Suppose I have the following dataframe :
df <- data.frame(A=c(1,2,3),B=c("a","b","c"),C=c(2,1,3),D=c(1,2,3),E=c("a","b","c"),F=c(1,2,3))
> df
A B C D E F
1 1 a 2 1 a 1
2 2 b 1 2 b 2
3 3 c 3 3 c 3
I want to filter out the columns that are identical. I know that I can do it with
DuplCols <- df[duplicated(as.list(df))]
UniqueCols <- df[ ! duplicated(as.list(df))]
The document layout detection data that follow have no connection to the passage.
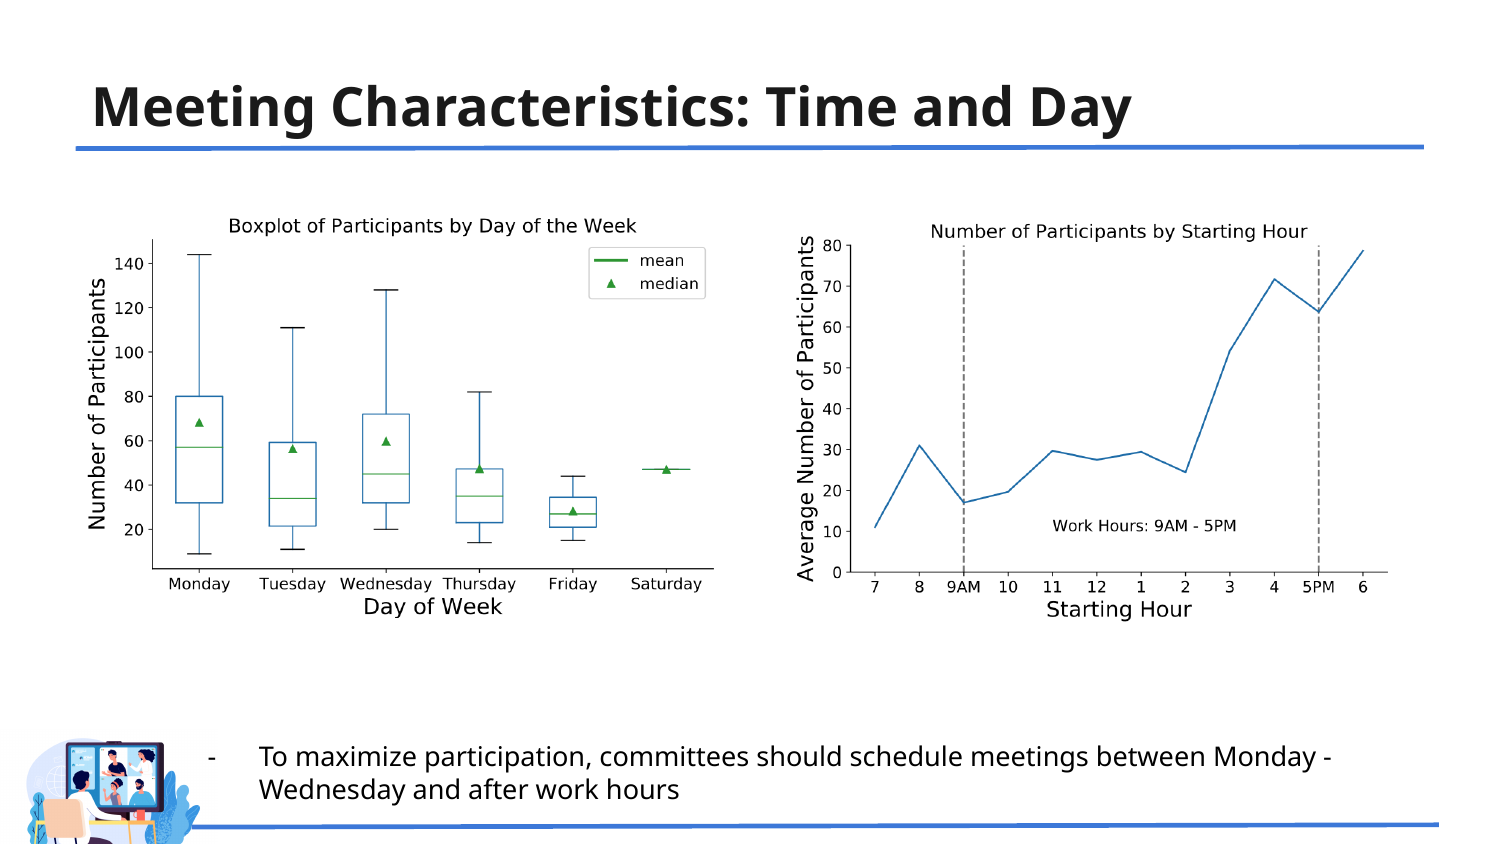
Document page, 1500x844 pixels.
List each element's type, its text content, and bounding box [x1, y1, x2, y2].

text_box To maximize participation, committees should schedule meetings between Monday - Wednesday and after work hours [168, 692, 1465, 823]
picture [0, 729, 218, 844]
picture [783, 214, 1405, 629]
title Meeting Characteristics: Time and Day [76, 76, 1428, 168]
picture [75, 196, 725, 618]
In the real world my dataframe has more than 500 columns and I do not know how many identical columns of the same kind I have and I do not know the names of the columns. However, each columnname is unique (as in df
). My desired result is (optimally) a dataframe where in each row the column names of the identical columns of one kind are stored. The number of columns in the DesiredResult
dataframe is the maximal number of identical columns of one kind in the original dataframe and if there are less identical columns of another kind, NA
should be stored:
> DesiredResult
X1 X2 X3
1 A D F
2 B E NA
3 C NA NA
(With "identical column of the same kind" I mean the following: in df
the columns A
, D
, F
are identical columns of the same kind and B
, E
are identical columns of the same kind.)